# [SOLVED] Black Screen MSI U135



## kiriakospet (Apr 16, 2013)

Hi i have an MSI U135 Model: MS-N014. When i turn it on the fan is working, hard drive led is on but i can't see anything on screen.Screen is black but i can see that in on (background light). No BIOS screen only a blank screen with nothing! 

Thinks i allready try:

1. I unplugged the battery and AC power and hold for 60 seconds the power switch for three times. Then put the battery back and AC power but no luck.

2. I plug another monitor and i hold Fn and the icon that is on F buttons row but nothing happens.

3. I remove the covers and check wires. Everything ok!

I can't check RAM because is on motherboard is not external. 

Any thoughts please?


----------



## Edgedev (Dec 8, 2007)

*Re: Black Screen MSI U135*

There is usually only 3 reasons why this happens:

1: RAM is bad.
2: Video Card is bad.
3: CPU might be incorrectly seeded in the motherboard.
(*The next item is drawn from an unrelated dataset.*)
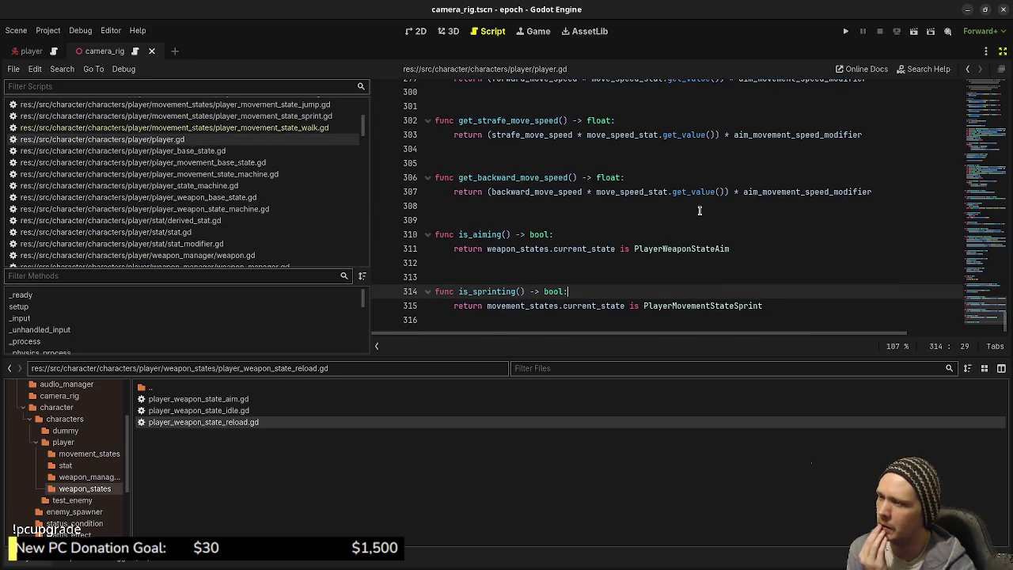
pyautogui.doubleClick(475, 234)
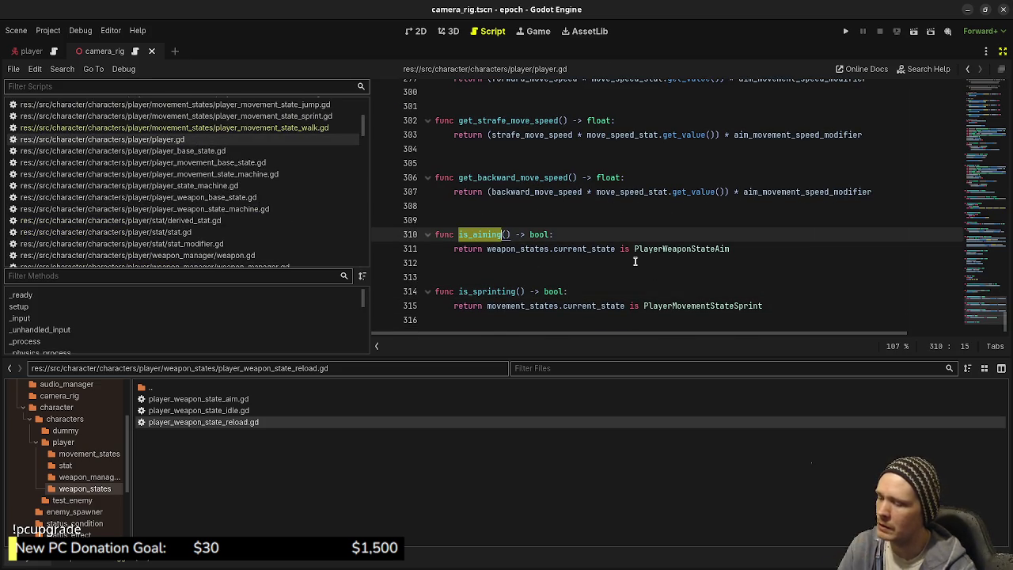
pyautogui.press('ctrl+shift+f')
pyautogui.click(503, 345)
My best guess is that the RAM is bad. I would test the Video card first, but I'm over 70% sure it might be the RAM.


----------



## joeten (Dec 4, 2008)

*Re: Black Screen MSI U135*

Hi no output to a external monitor usually points to graphics failure


----------



## kiriakospet (Apr 16, 2013)

*Re: Black Screen MSI U135*

RAM is directly connected on motherboard. Video card as well. 
So the only solution is to change Motherboard or is there is a better way to check it and fix it???
Thanks a lot!


----------



## joeten (Dec 4, 2008)

*Re: Black Screen MSI U135*

Hi ram is usually removable but that would not matter if the graphics are gone unless you know somewhere that does board level repair you are looking at replacing


----------



## Tyree (May 10, 2009)

*Re: Black Screen MSI U135*

@ Edgedev The OP has a laptop.



joeten said:


> Hi no output to a external monitor usually points to graphics failure


Your graphics is Onboard so that means a Mobo problem.
Is the unit out of warranty?


----------



## kiriakospet (Apr 16, 2013)

*Re: Black Screen MSI U135*

No is out of warranty. Is there any other solution?


----------



## Tyree (May 10, 2009)

*Re: Black Screen MSI U135*

Unfortunately, no.


----------



## kiriakospet (Apr 16, 2013)

*Re: Black Screen MSI U135*

RAM is Onboard as well. That's why i can't replace it to check if it is bad...


----------



## joeten (Dec 4, 2008)

*Re: Black Screen MSI U135*

I mentioned it in post 5


----------



## kiriakospet (Apr 16, 2013)

*Re: Black Screen MSI U135*

To make it more clear. I have to change the whole motherboard?


----------



## joeten (Dec 4, 2008)

*Re: Black Screen MSI U135*

Probably but it may be cheaper to just get a new laptop


----------



## Tyree (May 10, 2009)

*Re: Black Screen MSI U135*

As above^
Laptops are not cost effective to repair unless you can do it yourself and even then can be more costly in the long run than replacement.


----------



## kiriakospet (Apr 16, 2013)

*Re: Black Screen MSI U135*

I found a used one on Ebay about $100. The strange think is that i can see the backlight of the screen. Why that happens? I mean if video card is the problem why the screen get electricity?


----------



## joeten (Dec 4, 2008)

*Re: Black Screen MSI U135*

The screen has a supply of power usually via a inverter,the video is sent to the screen along a LVDS cable so if the graphic chip goes no signal is sent but power still gets through


----------



## kiriakospet (Apr 16, 2013)

*Re: Black Screen MSI U135*

Thank a lot guys! I really appreciate that help!


----------



## joeten (Dec 4, 2008)

*Re: Black Screen MSI U135*

Your more than welcome sorry it was not a better outcome for you


----------